Die betroffenen Produkte enthielten sogenanntes N-Nitrosomorpholin im Bereich mehrerer hundert Milligramm pro Kilogramm, das in der EU wegen seiner Gefährlichkeit verboten sei. Ein Labor hatte die Sprays im Auftrag von Greenpeace untersucht.
Vor allem für Kinder stelle der Schnee aus der Dose „eine akute Gefahr“ dar, erklärte Greenpeace. Grundsätzlich sollten Verbraucher Schneesprays nicht in Innenräumen verwenden. Außen sollten diese nur dort genutzt werden, wo Kinder nicht mit dem aufgesprühten Schnee in Kontakt kommen könnten, rieten die Umweltschützer.
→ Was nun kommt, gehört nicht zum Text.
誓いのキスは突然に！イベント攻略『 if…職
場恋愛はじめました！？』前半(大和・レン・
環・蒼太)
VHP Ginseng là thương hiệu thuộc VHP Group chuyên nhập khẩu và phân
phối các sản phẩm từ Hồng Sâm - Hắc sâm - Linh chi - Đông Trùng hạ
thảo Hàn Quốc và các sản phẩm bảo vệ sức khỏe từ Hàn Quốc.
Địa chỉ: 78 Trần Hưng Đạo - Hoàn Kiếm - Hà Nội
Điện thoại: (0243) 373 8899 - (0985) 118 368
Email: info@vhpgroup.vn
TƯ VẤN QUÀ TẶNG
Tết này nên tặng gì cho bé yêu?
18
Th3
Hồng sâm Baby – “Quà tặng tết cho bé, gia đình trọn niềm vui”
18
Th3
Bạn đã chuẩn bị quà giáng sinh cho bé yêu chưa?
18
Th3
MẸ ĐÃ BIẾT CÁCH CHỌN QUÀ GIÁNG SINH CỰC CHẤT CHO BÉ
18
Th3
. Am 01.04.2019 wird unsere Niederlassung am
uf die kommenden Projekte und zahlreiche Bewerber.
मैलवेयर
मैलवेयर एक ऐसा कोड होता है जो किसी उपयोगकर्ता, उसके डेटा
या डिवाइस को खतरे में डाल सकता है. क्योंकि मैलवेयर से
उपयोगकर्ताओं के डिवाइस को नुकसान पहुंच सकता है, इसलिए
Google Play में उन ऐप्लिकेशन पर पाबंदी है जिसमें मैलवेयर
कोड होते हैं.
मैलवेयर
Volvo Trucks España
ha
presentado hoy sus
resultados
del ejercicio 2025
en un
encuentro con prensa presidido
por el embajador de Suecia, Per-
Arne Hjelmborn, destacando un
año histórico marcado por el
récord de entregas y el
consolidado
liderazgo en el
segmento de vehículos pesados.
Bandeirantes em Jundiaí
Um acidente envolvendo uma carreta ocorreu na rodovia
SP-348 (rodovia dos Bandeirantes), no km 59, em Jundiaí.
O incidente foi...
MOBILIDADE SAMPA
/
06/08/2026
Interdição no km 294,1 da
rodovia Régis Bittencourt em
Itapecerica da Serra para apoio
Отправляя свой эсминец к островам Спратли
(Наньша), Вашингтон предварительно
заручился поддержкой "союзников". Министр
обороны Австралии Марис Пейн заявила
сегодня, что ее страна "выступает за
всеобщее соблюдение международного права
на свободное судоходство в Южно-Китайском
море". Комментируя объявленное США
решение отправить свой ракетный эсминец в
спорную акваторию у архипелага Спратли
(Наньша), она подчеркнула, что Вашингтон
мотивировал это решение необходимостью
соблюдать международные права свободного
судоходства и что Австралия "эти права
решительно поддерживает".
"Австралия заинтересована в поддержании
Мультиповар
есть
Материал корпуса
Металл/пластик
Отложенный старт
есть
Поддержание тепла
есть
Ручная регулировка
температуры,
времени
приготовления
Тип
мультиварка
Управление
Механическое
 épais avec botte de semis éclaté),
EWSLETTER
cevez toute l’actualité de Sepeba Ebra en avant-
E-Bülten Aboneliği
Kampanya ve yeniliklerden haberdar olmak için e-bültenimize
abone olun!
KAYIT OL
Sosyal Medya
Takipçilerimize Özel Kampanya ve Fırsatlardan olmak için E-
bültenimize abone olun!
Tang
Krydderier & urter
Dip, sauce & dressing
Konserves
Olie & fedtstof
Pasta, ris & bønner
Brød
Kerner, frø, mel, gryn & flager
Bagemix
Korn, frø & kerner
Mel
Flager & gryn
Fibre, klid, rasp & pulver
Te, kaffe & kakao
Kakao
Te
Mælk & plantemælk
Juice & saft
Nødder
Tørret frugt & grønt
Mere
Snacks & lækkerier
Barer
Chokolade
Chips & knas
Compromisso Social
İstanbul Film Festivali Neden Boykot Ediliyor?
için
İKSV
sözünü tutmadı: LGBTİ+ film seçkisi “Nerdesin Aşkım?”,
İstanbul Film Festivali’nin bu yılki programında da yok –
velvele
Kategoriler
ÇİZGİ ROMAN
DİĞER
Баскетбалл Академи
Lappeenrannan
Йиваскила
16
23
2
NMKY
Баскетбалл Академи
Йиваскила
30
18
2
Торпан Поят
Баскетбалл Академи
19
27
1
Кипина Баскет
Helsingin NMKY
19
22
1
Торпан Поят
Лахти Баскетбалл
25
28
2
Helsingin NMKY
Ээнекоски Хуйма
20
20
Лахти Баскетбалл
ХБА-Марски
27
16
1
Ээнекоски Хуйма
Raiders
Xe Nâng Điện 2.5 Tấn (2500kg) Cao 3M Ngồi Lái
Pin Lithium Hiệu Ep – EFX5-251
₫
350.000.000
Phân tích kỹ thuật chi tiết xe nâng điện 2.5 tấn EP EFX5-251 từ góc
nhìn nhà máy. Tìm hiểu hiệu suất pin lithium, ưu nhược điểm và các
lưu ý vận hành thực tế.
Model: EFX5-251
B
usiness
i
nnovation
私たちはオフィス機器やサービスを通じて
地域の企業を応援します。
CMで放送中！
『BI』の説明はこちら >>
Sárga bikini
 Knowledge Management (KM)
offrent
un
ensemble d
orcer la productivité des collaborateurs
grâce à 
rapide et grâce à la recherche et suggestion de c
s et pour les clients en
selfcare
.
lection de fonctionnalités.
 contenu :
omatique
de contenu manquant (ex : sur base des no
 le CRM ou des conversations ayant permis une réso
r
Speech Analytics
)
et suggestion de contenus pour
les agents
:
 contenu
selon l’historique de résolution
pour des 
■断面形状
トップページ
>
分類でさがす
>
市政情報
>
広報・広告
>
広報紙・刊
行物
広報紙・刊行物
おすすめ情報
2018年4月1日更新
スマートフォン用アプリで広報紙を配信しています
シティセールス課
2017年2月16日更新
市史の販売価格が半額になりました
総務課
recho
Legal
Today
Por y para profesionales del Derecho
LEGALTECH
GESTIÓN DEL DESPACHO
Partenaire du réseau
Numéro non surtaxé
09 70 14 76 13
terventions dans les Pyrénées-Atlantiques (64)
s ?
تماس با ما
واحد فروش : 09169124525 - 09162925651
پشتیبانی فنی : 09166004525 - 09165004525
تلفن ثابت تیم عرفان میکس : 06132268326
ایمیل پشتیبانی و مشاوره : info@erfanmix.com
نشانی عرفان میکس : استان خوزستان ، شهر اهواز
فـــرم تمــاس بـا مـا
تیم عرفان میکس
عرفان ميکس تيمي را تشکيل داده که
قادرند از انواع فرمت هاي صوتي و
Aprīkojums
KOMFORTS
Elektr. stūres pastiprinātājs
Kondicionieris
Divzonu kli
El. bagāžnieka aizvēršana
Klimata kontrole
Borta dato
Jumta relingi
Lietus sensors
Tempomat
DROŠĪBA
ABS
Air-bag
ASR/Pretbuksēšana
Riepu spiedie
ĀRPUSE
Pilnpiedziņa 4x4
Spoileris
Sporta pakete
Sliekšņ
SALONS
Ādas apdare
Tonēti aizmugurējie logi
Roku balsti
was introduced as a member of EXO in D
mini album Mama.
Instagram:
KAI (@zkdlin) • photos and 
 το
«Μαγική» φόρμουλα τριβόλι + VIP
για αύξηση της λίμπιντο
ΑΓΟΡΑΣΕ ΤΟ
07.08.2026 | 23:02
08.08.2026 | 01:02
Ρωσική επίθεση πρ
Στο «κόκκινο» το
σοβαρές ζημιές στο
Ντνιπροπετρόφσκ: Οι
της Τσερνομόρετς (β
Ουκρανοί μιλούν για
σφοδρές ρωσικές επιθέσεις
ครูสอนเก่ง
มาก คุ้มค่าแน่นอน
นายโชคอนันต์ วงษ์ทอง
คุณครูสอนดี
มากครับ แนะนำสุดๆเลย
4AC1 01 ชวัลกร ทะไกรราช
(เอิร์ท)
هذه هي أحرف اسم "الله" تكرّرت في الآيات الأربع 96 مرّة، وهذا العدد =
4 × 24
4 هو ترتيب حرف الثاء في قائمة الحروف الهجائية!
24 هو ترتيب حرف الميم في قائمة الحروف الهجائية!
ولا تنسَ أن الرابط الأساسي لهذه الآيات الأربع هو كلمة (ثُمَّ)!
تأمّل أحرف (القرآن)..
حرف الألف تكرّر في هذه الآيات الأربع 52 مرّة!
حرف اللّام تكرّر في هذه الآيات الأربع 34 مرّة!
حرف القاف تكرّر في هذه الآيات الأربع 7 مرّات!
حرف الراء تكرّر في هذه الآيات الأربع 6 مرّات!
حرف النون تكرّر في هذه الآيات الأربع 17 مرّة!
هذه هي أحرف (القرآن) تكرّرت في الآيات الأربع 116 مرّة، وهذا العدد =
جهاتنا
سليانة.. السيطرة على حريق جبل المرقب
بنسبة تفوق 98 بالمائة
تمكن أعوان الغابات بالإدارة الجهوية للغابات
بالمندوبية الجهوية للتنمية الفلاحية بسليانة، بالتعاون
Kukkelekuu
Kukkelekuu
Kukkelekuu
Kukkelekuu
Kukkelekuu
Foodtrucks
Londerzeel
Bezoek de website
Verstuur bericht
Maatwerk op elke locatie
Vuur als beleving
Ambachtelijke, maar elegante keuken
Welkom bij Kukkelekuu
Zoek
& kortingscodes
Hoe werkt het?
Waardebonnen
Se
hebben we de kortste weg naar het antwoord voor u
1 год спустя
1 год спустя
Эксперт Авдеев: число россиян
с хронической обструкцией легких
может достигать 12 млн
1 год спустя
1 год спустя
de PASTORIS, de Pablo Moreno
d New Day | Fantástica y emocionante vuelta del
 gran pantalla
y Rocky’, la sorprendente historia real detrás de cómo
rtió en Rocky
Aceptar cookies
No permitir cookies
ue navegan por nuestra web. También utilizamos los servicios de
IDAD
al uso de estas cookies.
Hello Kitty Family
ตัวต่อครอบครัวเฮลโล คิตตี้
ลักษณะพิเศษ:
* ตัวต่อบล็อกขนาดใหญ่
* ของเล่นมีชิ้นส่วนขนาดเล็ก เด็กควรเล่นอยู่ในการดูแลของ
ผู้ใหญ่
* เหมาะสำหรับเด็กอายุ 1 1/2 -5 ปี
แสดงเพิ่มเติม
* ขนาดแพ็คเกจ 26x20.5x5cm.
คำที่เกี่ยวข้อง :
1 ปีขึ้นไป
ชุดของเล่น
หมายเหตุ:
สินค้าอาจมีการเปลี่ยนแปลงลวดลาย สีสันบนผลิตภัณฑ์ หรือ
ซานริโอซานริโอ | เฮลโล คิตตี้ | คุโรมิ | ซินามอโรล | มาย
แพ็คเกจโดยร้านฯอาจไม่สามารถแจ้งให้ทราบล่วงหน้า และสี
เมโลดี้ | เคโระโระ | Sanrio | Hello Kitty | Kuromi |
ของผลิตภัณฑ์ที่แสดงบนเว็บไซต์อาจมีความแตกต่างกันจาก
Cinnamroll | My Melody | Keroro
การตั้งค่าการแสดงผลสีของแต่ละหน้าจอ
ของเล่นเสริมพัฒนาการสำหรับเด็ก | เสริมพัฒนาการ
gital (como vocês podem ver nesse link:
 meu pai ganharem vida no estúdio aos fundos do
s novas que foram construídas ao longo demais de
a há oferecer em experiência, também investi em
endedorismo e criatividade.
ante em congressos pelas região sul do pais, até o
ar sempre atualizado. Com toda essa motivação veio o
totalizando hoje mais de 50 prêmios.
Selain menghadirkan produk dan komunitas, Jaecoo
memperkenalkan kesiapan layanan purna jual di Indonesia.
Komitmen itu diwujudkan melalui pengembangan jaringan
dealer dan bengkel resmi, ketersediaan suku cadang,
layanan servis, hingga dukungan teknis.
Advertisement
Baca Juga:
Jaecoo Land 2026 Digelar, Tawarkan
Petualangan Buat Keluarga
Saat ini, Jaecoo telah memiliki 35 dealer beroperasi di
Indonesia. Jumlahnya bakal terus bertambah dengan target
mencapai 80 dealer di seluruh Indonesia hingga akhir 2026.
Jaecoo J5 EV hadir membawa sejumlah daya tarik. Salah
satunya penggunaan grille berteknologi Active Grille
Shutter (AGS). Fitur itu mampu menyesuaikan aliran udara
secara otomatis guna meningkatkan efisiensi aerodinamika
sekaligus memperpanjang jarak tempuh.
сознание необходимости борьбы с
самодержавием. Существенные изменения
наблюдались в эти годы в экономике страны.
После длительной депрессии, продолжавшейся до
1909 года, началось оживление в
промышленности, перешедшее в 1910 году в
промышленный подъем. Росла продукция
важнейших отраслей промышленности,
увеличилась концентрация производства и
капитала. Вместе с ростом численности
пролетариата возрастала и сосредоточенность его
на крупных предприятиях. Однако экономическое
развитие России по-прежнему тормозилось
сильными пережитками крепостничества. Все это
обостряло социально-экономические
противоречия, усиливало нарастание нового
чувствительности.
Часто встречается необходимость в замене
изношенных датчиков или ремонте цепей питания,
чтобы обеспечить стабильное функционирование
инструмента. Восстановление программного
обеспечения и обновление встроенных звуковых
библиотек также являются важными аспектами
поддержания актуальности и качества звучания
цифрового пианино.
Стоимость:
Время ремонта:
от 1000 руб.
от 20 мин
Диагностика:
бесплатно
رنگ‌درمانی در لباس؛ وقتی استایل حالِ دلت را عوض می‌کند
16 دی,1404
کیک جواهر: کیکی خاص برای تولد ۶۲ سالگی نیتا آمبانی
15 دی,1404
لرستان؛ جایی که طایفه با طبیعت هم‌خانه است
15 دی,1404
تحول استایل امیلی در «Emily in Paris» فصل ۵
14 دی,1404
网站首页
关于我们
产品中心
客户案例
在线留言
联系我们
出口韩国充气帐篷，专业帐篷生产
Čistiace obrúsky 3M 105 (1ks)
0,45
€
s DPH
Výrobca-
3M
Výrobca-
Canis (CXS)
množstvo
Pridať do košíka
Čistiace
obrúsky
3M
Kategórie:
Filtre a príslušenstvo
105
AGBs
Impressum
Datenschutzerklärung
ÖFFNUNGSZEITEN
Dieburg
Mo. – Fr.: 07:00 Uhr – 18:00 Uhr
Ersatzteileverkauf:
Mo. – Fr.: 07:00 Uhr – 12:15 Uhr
Bei einem Test mit drei Eiskristallsprays seien hingegen in keinem der Produkte krebserregende Substanzen gefunden worden.
Die Hersteller forderte Greenpeace auf, die betroffenen Schneespray-Produkte sofort vom Markt zu nehmen. Die Produzenten müssten sicherstellen, dass Schneesprays keine gesundheitsgefährdenden Substanzen freisetzten.